The second index fund to stand out this year is another investment strategy. It is also one of the few portfolios that has performed well in both 2020 and 2021.

After a 48.3% gain in 2020, the subordinate fund 1nvest S & P500 Info Tech Index gained 38.9% for the year through the end of November.

The fund is embedded in the iShares S&P 500 Information Technology Sector Ucits ETF, and has provided exposure to information technology stocks in the US Its largest holdings are Apple, Microsoft, Nvidia, Visa and PayPal.

However, it is a very concentrated portfolio at the moment. Almost 40% of the fund is currently held in only its two largest positions.

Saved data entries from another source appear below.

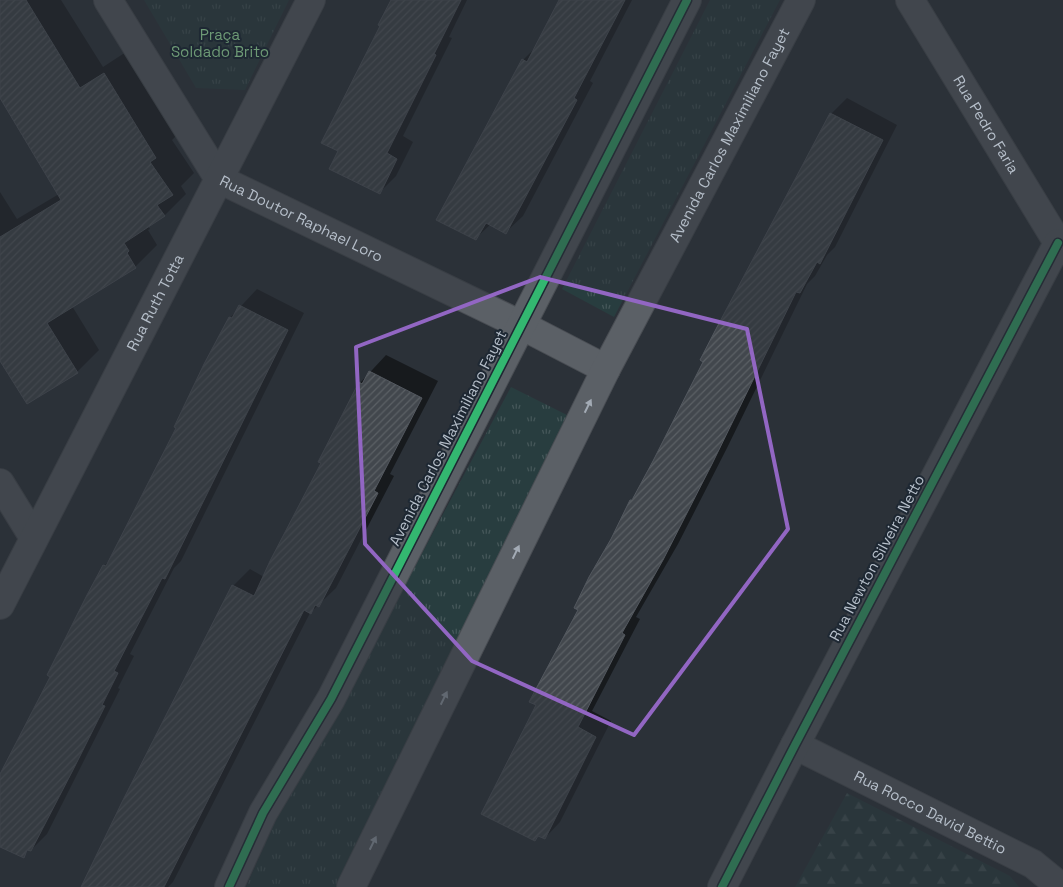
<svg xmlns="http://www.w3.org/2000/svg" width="1063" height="887" viewBox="0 0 1063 887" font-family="'Space Grotesk',sans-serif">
  <defs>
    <pattern id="grass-tufts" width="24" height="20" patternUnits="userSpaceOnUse" patternTransform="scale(1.25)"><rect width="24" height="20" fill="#283d3f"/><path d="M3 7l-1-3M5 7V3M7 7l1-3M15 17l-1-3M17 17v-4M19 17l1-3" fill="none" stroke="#455759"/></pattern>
    <pattern id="forest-firs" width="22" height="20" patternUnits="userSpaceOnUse" patternTransform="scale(1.25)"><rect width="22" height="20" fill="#283d3f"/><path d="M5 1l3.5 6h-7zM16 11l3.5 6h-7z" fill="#455759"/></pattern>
    <pattern id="building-hatch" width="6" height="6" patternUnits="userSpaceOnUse" patternTransform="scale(1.25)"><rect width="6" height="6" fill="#42474d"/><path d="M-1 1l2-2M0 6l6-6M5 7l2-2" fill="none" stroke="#5b6065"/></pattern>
  </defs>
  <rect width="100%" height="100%" fill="#2b3138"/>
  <path fill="url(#grass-tufts)" d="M 144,0 L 289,0 L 245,90 L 196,88 Z
    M 710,0 L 780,0 L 614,317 L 562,289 Z
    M 511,387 L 567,415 L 369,826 L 336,887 L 246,887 L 274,824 L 328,729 Z"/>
  <path fill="url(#forest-firs)" d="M 847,793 L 1010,876 L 1019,887 L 795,887 Z"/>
  <path fill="#0007" d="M 0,0 L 61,0 L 103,67 L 126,52 L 177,135 L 172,140 L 194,173 L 181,186 L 186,194 L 164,216 L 148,226 L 150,229 L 148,230 L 157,245 L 135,267 L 72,306 L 99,350 L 77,372 L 0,358 L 0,192 L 17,219 L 59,194 L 0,96 Z
    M 392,0 L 467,0 L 449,37 L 452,38 L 403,136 L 413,142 L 396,176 L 379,193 L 340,151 L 382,25 Z
    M 560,0 L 632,0 L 590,81 L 593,83 L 523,216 L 506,232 L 491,224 L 476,238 L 523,60 L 537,46 Z
    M 847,98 L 897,125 L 835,247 L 827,255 L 815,276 L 807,284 L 727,448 L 678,544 L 636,617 L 640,619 L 592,711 L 611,721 L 560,822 L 545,838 L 539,835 L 535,840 L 537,705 L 579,609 L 631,500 L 636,495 L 831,114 Z
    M 257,289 L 304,313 L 181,561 L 174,568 L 130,654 L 134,656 L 118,688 L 120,689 L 47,834 L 30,851 L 0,836 L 0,777 L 51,676 L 104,566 L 111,559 L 177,427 L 230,318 Z
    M 386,355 L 438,381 L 390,474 L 394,476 L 336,588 L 310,613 L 173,882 L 168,887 L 101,887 L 233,586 L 250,569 L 264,577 L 323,463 L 360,383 Z"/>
  <path fill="url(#building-hatch)" stroke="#53585f" d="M 0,0 L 26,0 L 80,88 L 104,73 L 156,158 L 150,162 L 173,195 L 157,205 L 165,216 L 124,243 L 129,251 L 127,253 L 136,268 L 47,323 L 78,373 L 27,404 L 0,361 L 0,237 L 61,200 L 0,98 Z
    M 391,0 L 461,0 L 434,54 L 436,55 L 387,153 L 397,159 L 380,194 L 329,169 L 338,151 L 321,143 L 380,26 L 378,25 Z
    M 559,0 L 625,0 L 574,98 L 577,100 L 506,234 L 486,223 L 476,240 L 436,220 L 522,59 L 527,62 Z
    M 830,113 L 883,140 L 820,264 L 817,262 L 800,293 L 796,292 L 712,464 L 663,560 L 622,633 L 625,635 L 578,727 L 596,737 L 545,839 L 538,836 L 535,841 L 481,814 L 536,705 L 529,702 L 578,610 L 574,608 L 589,577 L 611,539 L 630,500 L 632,500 L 653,461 L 703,362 L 700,360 L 716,329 Z
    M 239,305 L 288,330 L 165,579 L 162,578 L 114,671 L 118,673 L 102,705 L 105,706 L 74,768 L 31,851 L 27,850 L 24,858 L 0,847 L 0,774 L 50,677 L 47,675 L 87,595 L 103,565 L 106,566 L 176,428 L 174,427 L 204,364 L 229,317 L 232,318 Z
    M 369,371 L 422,398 L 374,491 L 378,493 L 319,607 L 315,605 L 311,614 L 304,610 L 164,887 L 81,887 L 122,802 L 232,585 L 254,596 L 270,561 L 321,463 L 318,462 L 359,382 L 362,384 Z"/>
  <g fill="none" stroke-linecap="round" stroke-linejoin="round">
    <g stroke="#494d53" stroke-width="30">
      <g id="minor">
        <path id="s1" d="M 108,0 L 219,179 L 521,325 L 606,369"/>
        <path id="s2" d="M 910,0 L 1063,251"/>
        <path d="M 0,483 L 34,538"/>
        <path id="s3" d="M 0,605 L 311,0"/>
        <path id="s4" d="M 795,745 L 1033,864 L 1061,887"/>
        <path d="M 229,887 L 263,813 L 331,699 L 687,0"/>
        <path id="s5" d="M 351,887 L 606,369 L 801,0"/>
        <path d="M 722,887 L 795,745 L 1058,243"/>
      </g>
    </g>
    <use href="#minor" stroke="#5b6066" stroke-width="28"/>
    <g stroke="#1e2833" stroke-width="11">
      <path id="cycleway" d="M 229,887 L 263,813 L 331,699 L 687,0
        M 722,887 L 795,745 L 1058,243"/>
    </g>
    <use href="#cycleway" stroke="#33b770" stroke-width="8"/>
  </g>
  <defs><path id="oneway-solid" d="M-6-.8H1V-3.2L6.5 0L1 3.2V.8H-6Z" transform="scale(1.25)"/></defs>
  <g fill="#a3abb5">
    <use href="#oneway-solid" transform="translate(588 406) rotate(-64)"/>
    <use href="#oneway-solid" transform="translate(516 552) rotate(-64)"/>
    <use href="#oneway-solid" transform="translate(444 698) rotate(-64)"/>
    <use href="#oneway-solid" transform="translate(373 843) rotate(-64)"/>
  </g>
  <path d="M0 0H1063V887H0ZM 540,277 L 747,329 L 788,529 L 634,735 L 472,661 L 365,544 L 356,347 Z" fill="#2b3138" fill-opacity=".55" fill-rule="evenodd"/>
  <path fill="none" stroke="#9266c3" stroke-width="4" stroke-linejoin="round" d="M 540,277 L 747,329 L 788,529 L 634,735 L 472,661 L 365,544 L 356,347 Z"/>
  <g text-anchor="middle" stroke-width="4" stroke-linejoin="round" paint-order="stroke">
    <g font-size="15" fill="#6d9975" stroke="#1e2833">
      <text x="220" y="40">Praça<tspan x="220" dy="17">Soldado Brito</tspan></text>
    </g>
    <g font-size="15" fill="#b5bec9" stroke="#1e2833">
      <text dy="5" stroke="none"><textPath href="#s2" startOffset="146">Rua Pedro Faria</textPath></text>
      <text dy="5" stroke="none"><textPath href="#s5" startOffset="842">Avenida Carlos Maximiliano Fayet</textPath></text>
      <text dy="5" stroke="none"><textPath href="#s1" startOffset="302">Rua Doutor Raphael Loro</textPath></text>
      <text dy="5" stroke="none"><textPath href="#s3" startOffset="340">Rua Ruth Totta</textPath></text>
      <text transform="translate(448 438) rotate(-63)" y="5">Avenida Carlos Maximiliano Fayet</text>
      <text transform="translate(877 558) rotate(-62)" y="5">Rua Newton Silveira Netto</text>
      <text dy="5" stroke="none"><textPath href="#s4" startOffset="151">Rua Rocco David Bettio</textPath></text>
    </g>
  </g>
</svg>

In the current environment, it might come as a surprise that South Africa’s best performing multi-asset high-end fund so far this year has a large portion of its portfolio in cash and very little in local bonds.

Many local multi-asset portfolios have benefited from high South African bond yields over the past year and avoided the meager cash yields available. However, Aylet Balanced Prescient Fund Manager Walter Aylett, told Citywire South Africa earlier this year that he does not believe that local bond yields are high enough to justify the risk, and that the threat of a market correction makes cash optionality attractive.

He has preferred to seek returns from cheap local stocks and international sectors such as energy that have been showing value.

The result has been a profitability of 35.1% for the year until the end of November.

Patrick Cairns is a South African editor at Citywire, providing knowledge and information for processional investors globally.

This article first appeared on Citywire South Africa hereand republished with permission.